I've never seen any suggestion ESC was used by itself for EOF; it (and
to a somewhat lesser extent ^P DLE Data Link Escape) is very much used
as the prefix or introducer for a character or sequence representing
some function(s) according to many (mostly incompatible) schemes. I
could easily believe ESC-something for EOF, but not ESC alone.
^\ FS File Separator
^] GS Group Separator
^^ RS Record Separator
^_ US Unit Separator
FS or maybe GS _should_ have been used for EOF, but I've never seen it
happen. The latter two probably shouldn't.

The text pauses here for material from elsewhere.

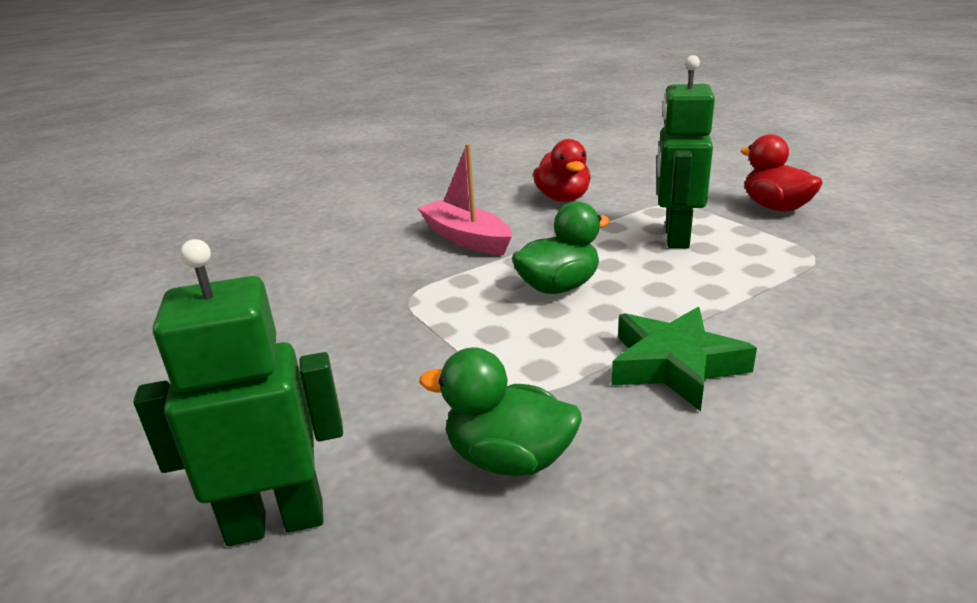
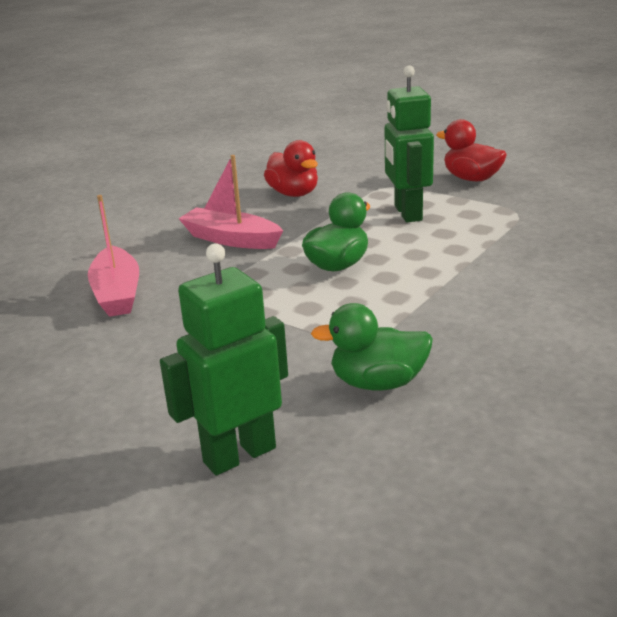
camera: 20 degrees left, 0 degrees up
(315, 278) = (117, 293): none -> pink boat
(675, 365) = (457, 304): green star -> none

The most commonly used sequences are: CR SUB and CR EOT as seen at
a keyboard. One system used ":EOF" at the immediate head of a line
only, i.e. preceded by CR.
Quite a few Unix (derived) programs, I believe also Multics, and
several Internet protocols perhaps inspired by them, use "period aka
dot aka full-stop alone on a line" e.g. CR . CR
In the (ITU) X.3 terminal=user interface, X.29 IIRC, you would use one
character to escape to command mode and then issue a disconnect
command. In Telenet (the now-gone company, not telnet the protocol) I
think this was return atsign D return. Similarly in most(?) telnet
clients today there is some command-escape followable by a command
conventionally 'quit'.
One system I use (sometimes) uses squiggle-letter as a way to enter
control-letter, so ~ Y means ^Y means EOF. You could count this as a
sequence or just as an encoded character.
X.25 supports grouping of packets using the 'M'ore bit, and SNA
supports grouping of RUs at two levels: chains and brackets. But these
are for arbitrary binary data not necessarily characters, and whether
such groups correspond to files or not depends on the application.
Another generic means of signalling EOF from the keyboard is the
power switch. This one may have undesirable side effects.
Or for a 'remote' terminal 'offline' or a modem/phone control.